One of my first recollections and memories of this lake involved a speed boat and a flying saucer. Yes, interestingly enough I have this memory of being in a speed boat on the lake when I was about 3 or 4, and I was hanging over the edge of the boat in Beauty Bay, and there was a silver flying saucer in the air. Not sure if I actually did encounter a UFO, but I sure do have a memory about this incident.

I often like to try and imagine what the lake was like back when the Coeur d'Alene Tribe, or the Schitsu'Umsh freely roamed this land, and were the only inhabitants of the lake. I picture tribal members quietly canoeing across the lake, calling to the birds on a cool, misty morning as the fog settled on the lake, and then, all of a sudden, the sun bursts through. What a peaceful, quiet time on the lake that must have been.

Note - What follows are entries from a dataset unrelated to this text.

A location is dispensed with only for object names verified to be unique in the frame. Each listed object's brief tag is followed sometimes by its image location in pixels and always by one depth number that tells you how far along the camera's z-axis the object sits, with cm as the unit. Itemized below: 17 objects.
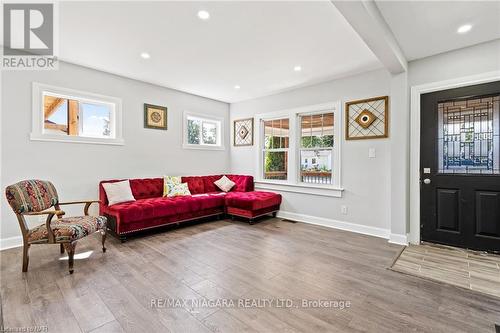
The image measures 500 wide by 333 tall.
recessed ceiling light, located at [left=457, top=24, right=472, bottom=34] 250
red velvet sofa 338
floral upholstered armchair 236
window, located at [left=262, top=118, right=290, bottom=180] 498
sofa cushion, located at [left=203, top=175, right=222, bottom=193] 513
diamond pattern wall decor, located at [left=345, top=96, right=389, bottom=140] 361
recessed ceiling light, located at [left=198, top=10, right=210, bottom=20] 231
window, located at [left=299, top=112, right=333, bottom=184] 434
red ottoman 427
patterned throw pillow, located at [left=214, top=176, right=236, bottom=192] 520
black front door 283
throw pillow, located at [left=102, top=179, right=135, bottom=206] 361
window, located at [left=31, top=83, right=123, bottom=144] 330
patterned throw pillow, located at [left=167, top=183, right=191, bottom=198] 435
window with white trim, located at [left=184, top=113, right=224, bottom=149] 512
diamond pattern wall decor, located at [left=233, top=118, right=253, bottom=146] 545
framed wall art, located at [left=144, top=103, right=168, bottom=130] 441
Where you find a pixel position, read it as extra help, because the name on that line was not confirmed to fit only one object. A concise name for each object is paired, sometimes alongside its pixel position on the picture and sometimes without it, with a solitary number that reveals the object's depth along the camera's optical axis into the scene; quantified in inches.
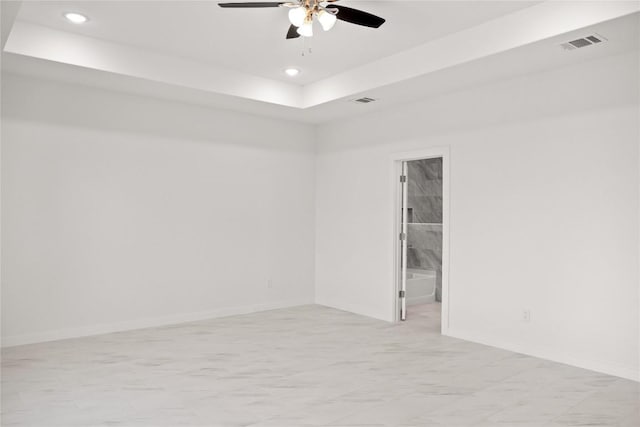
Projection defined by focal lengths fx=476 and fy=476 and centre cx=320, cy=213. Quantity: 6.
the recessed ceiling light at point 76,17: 153.6
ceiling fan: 124.3
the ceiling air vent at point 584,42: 140.3
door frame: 203.0
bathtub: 276.4
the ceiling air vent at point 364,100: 213.6
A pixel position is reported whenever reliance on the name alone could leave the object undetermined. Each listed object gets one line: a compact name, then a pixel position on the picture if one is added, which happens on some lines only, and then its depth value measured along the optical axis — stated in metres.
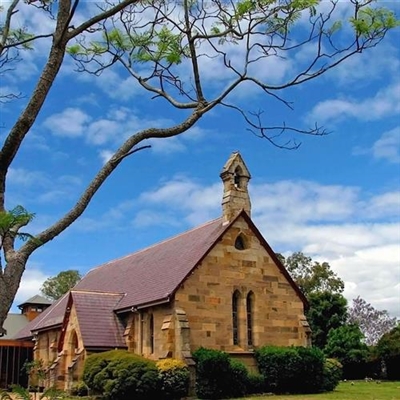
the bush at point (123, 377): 23.38
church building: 26.67
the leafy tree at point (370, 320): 74.19
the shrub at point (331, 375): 28.21
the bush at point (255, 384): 26.22
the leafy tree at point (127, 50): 6.70
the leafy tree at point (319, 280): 57.72
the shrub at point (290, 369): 26.95
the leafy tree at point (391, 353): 39.31
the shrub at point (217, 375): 24.78
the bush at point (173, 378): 23.88
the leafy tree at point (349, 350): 41.81
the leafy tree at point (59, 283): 70.31
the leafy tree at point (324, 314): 46.25
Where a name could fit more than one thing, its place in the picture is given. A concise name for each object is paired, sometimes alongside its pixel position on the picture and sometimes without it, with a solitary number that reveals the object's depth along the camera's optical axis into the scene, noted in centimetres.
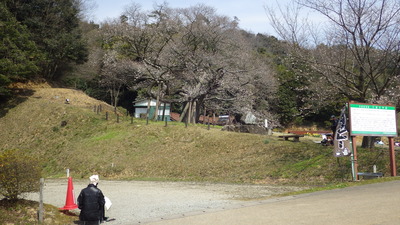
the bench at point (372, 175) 1204
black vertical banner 1204
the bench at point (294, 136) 2092
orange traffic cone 905
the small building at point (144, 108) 4412
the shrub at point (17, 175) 788
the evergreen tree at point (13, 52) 3173
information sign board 1208
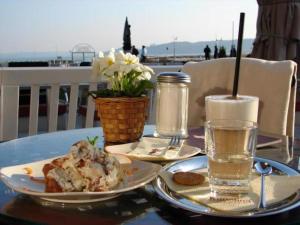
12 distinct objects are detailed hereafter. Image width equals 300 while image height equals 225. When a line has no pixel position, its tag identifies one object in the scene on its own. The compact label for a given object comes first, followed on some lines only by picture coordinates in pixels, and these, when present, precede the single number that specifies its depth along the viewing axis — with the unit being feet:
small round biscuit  2.96
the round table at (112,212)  2.42
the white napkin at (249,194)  2.58
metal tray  2.43
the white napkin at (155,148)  3.78
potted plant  4.16
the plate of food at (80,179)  2.64
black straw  3.99
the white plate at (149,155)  3.62
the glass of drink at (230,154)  2.87
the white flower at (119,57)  4.14
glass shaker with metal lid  4.35
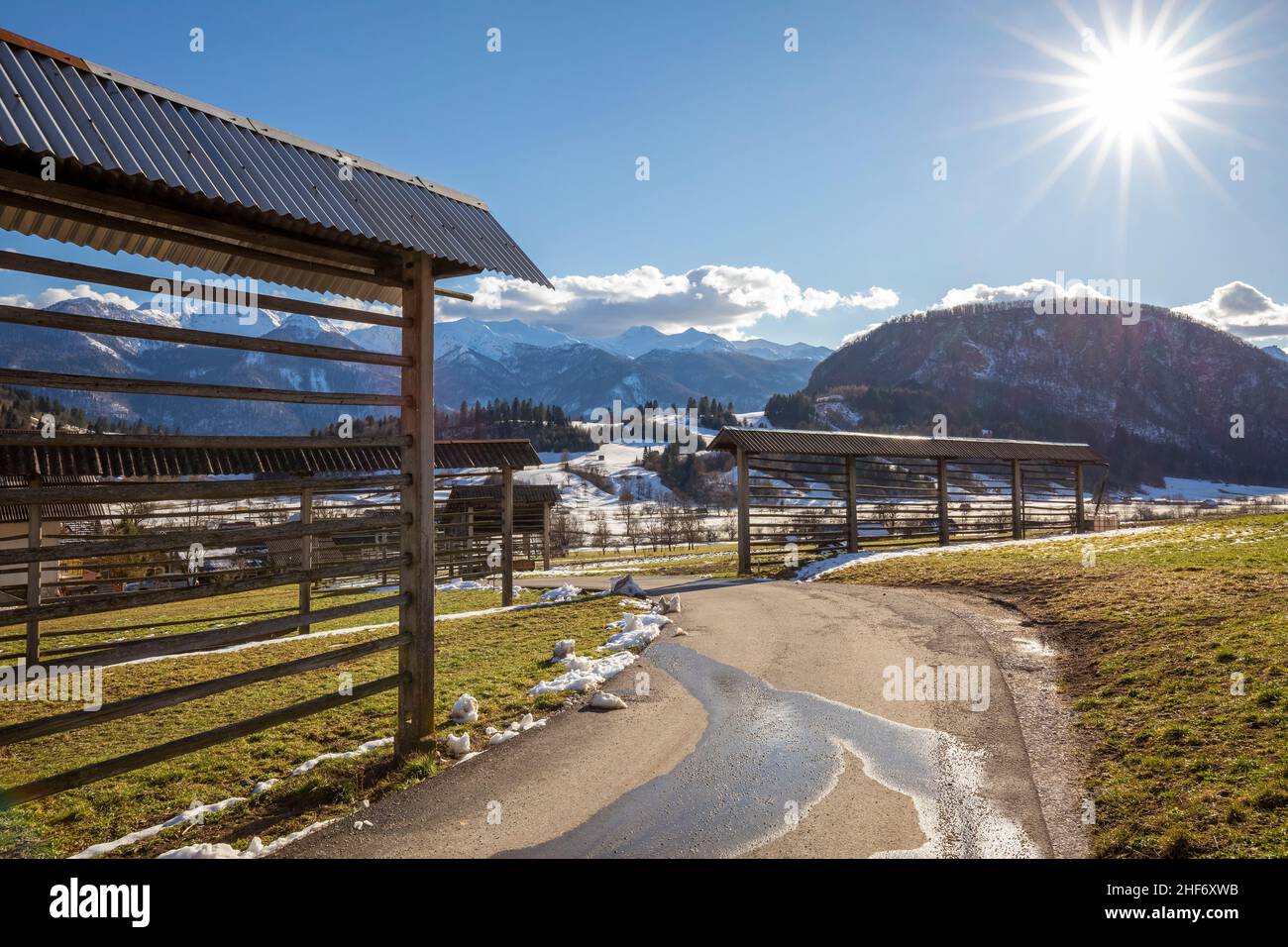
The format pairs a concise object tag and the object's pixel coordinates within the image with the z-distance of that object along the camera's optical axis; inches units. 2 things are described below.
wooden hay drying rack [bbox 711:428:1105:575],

I like the lake better when it was filled with rustic cabins. Some of the "cabins" on the lake now don't seem to fit. They are million dollar homes that don't quite fit in their wooded setting.

It is still a beautiful lake, despite the onslaught of tourism that has taken over parts of the lake, but you can still find the quiet, peaceful parts that don't have as much traffic, and perhaps, in these places, if you listen carefully, you will hear the Schitsu'Umsh voices of long ago.

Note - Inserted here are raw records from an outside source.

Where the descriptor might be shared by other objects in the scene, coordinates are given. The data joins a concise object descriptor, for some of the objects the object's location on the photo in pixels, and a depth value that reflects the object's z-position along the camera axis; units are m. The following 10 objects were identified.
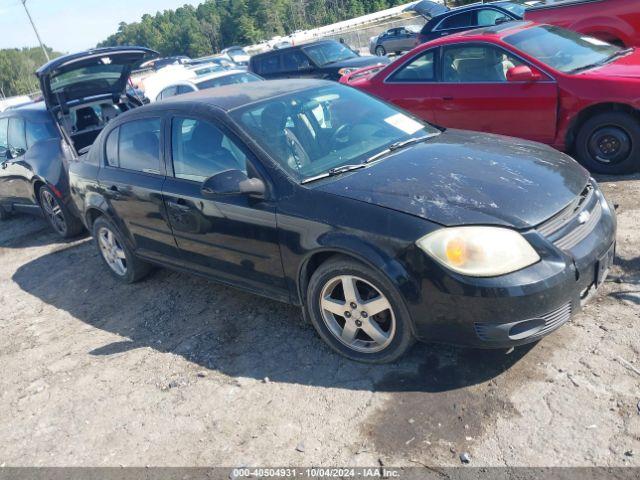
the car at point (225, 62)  21.22
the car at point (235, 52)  38.48
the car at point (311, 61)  12.56
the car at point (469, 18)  12.27
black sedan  2.88
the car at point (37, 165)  6.88
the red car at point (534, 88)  5.52
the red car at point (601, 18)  7.77
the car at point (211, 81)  11.55
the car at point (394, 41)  24.31
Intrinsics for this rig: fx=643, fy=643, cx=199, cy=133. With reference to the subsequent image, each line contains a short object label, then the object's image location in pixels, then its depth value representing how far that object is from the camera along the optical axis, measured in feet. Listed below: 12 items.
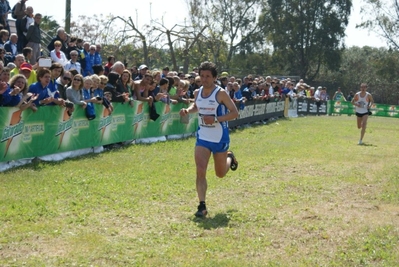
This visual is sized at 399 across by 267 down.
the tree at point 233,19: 169.99
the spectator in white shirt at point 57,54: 53.62
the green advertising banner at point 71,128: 37.55
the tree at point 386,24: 210.79
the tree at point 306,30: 203.21
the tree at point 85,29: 144.77
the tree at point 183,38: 106.22
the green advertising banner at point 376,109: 141.18
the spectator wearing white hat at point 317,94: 132.95
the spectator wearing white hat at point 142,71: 58.39
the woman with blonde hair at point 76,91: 44.14
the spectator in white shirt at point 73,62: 52.95
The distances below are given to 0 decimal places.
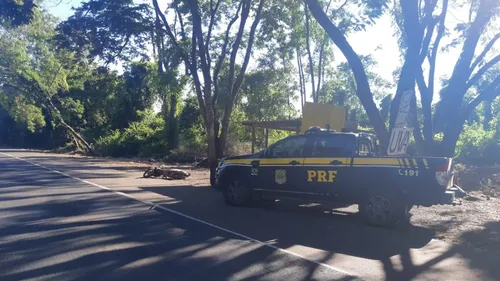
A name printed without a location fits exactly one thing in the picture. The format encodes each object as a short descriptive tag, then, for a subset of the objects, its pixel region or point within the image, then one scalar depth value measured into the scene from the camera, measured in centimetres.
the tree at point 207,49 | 2344
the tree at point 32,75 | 4153
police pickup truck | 934
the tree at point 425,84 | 1355
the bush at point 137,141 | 3753
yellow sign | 1777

The Fourth Commandment: Refreshment of God's Creation

Raymond Pert gave us this sibling assignment:

I woke up this morning with the words "Remember the Sabbath. Keep it Holy." (my paraphrase) repeating in my head.

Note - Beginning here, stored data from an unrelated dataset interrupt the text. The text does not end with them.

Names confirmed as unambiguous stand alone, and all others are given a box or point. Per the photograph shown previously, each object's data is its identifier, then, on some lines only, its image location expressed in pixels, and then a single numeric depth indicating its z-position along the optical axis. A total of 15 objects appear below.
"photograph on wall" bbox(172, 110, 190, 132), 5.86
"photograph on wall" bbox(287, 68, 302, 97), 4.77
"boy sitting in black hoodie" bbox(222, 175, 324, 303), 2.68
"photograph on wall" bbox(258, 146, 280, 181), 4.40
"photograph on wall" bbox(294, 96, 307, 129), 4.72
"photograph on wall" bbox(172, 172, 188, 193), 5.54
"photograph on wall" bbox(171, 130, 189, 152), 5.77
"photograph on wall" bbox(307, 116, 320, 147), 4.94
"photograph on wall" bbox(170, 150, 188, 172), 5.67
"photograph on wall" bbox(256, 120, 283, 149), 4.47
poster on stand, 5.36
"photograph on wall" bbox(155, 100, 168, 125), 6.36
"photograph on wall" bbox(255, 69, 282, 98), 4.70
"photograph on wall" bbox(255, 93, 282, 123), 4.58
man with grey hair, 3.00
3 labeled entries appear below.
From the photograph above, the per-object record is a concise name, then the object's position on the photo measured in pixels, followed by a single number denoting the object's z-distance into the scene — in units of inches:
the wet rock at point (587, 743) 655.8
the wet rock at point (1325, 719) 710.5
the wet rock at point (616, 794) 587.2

Reflect however you'd like upon the idea of the sabbath and your practice of it.

We had recently been talking about this one afternoon at my Mom's house when RP was there, because he had taken a Sunday afternoon nap, and I told him, that was a good thing, because our pastor at church had just talked about the fourth commandment in the Bible.

These are some of the notes I took from that sermon that Pastor David Langer gave on July 18, 201o at Mountain View Congregational Church in Kellogg.

God built into His commandments a day of rest.

Working seven days a week breaks people's spirit. If they do work this hard, they can find ways to repair their spirit, such as drinking, drugs, illicit relationships, etc.

God realized people needed a day of rest.

If we over burden ourselves with work, we shouldn't pretend that we are doing this our of obedience to God.

God wants us not to overwork, but to refresh.

We must labor not for our own good, but for the labor of others.

Our fortunes and well being are not in our own hands, but they are in the hands of God.

We need rest!! God's purpose for the day of rest is to recreate us and refresh us.

God wants us to experience the blessings He has given us in life.

The Sabbath Day is a special gift of God to people.

God in His abundant grace wanted a time of joy and rest for all of creation.

Christ's love is meant to unite...God's Sabbath is meant to unite God's people in refreshment.

Concepts like a weekend or a five day work week came from the heart of God.

I know I feel much more rested if I get a nap on Sunday afternoon. Especially when things are really busy at work, and hectic and I'm working lots of hours, that day of rest is so important. I like being refreshed. I like slowing down the pace, and taking it easy.

I'm glad God steers us toward that time of refreshment.